Archive-It is a platform that brings together different tools that have been developed to acquire, store, preserve, and share primary source material from the World Wide Web — a kind of “one stop shop” for web archiving tech. More than that though, it is the community of partners who share that infrastructure, shape its development, and build its corpus: nearly 700 organizations and individuals archiving over a petabyte of data across 40 billion (with a b!) URLs since the first pilot partners ran their first web crawls in 2005. Archive-It software and hardware is built to meet the needs that span this scale, but one size rarely fits all.

The goal is to ensure that every Archive-It partner can access, manage, migrate, and represent their web archives where and how they need them. For most, that means using Archive-It’s web application to collect web archives, the Internet Archive’s repository to store and preserve them, and this website to share them. However, partners also have options to preserve original data themselves, to apply custom access layers, to curate the same kinds of data and metadata as the Archive-It web application, and more. To read a high level summary of each, review example use cases, and find detailed documentation and instructions for implementation, start here: Archive-It APIs and integrations.

Illustration of Archive-It as a to-go container

Consider this your menu for web archive data and metadata to go: W/ARC files, descriptive and technical metadata, Wayback and full-text search indexes, and much more information about Archive-It partners and their web archive collections. All of this Archive-It data can be retrieved selectively through a web browser, broadly from a command line interface, and automatically with custom scripts. What happens next is up to your imagination. 

The primary way that Archive-It shares data is through application programming interfaces, or “APIs.” And whatever your knowledge and experience with APIs might be, you’ve seen them in action on this website or in the Archive-It web application, where they connect front-end interfaces with the latest data from their backend stores:

Schematic diagram of APIs and how they connect data to the Archive-It web application

A sketch of APIs that connect disparate data stores to the Archive-It web application.
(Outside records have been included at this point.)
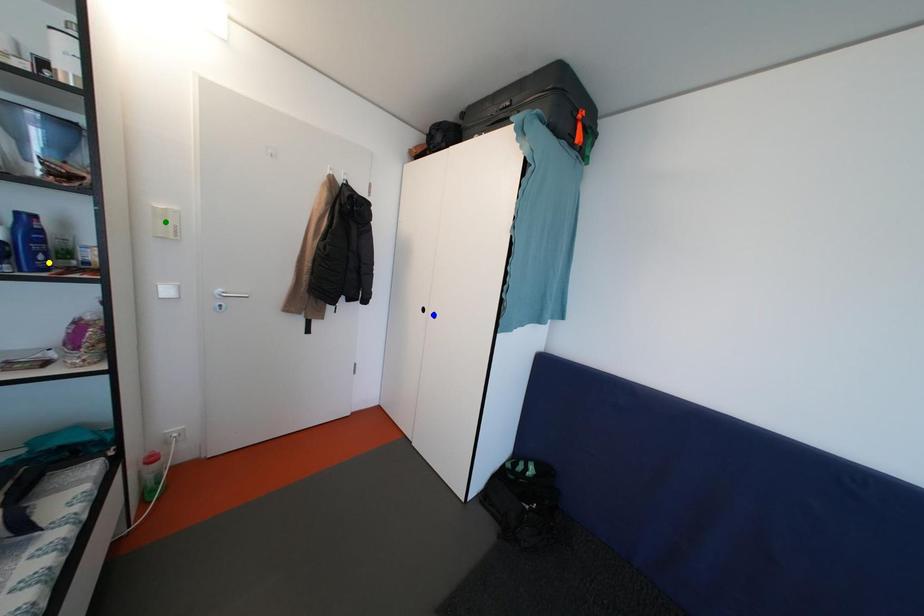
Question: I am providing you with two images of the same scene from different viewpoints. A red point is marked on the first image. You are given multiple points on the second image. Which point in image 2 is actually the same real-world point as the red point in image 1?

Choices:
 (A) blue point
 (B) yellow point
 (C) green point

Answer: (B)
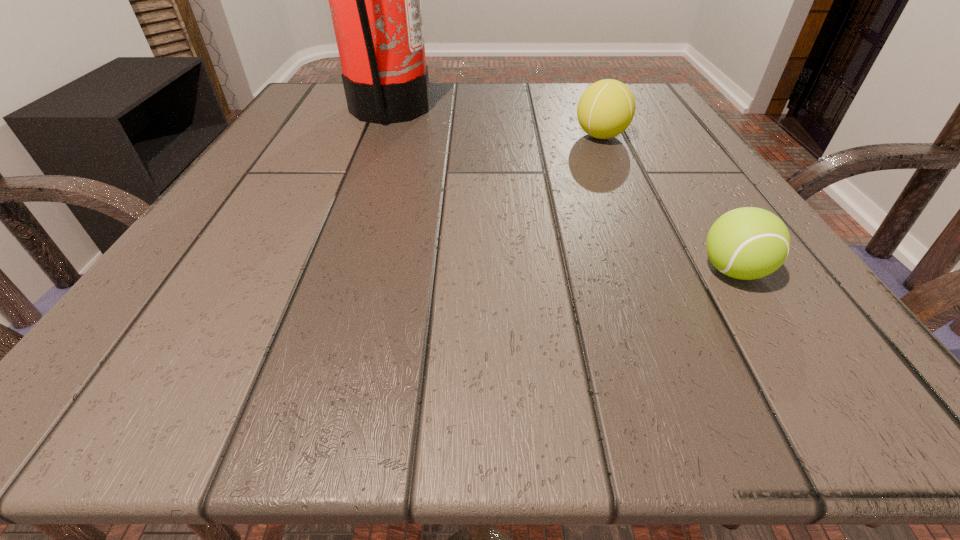
This screenshot has height=540, width=960. I want to click on empty location between the nearer tennis ball and the tallest object, so click(561, 191).

Identify the location of empty space that is in between the fire extinguisher and the farther tennis ball. Image resolution: width=960 pixels, height=540 pixels. (495, 123).

Where is `unoccupied position between the tallest object and the nearer tennis ball`? unoccupied position between the tallest object and the nearer tennis ball is located at coordinates (561, 191).

Find the location of a particular element. The image size is (960, 540). free spot between the tallest object and the shorter tennis ball is located at coordinates (561, 191).

This screenshot has height=540, width=960. I want to click on free point between the fire extinguisher and the nearest object, so click(x=561, y=191).

You are a GUI agent. You are given a task and a screenshot of the screen. Output one action in this format:
    pyautogui.click(x=<x>, y=<y>)
    Task: Click on the vacant area between the fire extinguisher and the farther tennis ball
    The height and width of the screenshot is (540, 960).
    Given the screenshot: What is the action you would take?
    pyautogui.click(x=495, y=123)

The height and width of the screenshot is (540, 960). In order to click on free space that is in between the farther tennis ball and the shorter tennis ball in this screenshot , I will do `click(667, 203)`.

Where is `vacant area that lies between the farther tennis ball and the shorter tennis ball`? The width and height of the screenshot is (960, 540). vacant area that lies between the farther tennis ball and the shorter tennis ball is located at coordinates (667, 203).

In order to click on empty space between the farther tennis ball and the leftmost object in this screenshot , I will do `click(495, 123)`.

You are a GUI agent. You are given a task and a screenshot of the screen. Output one action in this format:
    pyautogui.click(x=<x>, y=<y>)
    Task: Click on the free space that is in between the leftmost object and the shortest object
    This screenshot has width=960, height=540.
    Given the screenshot: What is the action you would take?
    pyautogui.click(x=561, y=191)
Browser icons by Linseed Studio from the Noun Project.

Partners may access, curate, preserve, and share these same data directly by following the instructions in the documentation above. Peers in the digital and web archiving communities can also use these to access public data from Archive-It partners, like their Wayback capture points and descriptive metadata. This kind of unmediated access makes some neat new things possible.

The Princeton Theological Seminary Web Archive is a helpful demonstration. It plugs three of these data pipelines into a web template in order to provide direct access to archives and their metadata on PTSEM’s own site, and without having to catalog and manually update records every time that a change is made or a new crawl run in the background:

Animated annotation of PTSEM front end, to identify data pulled through APIs

Data pulled directly into PTSEM’s Web Archive via three Archive-It APIs.

Connecting directly to the source means that you can have your data when and where you need them. That’s a foundational value and benefit to the web, so we’re eager to support it in web archiving, too. Use cases continue to drive development in this space, though! Let us know when you’ve used one of these APIs in the Help article above or make a feature request if there’s a new integration that you’d like to use, and we’ll be back to highlight more examples and ideas.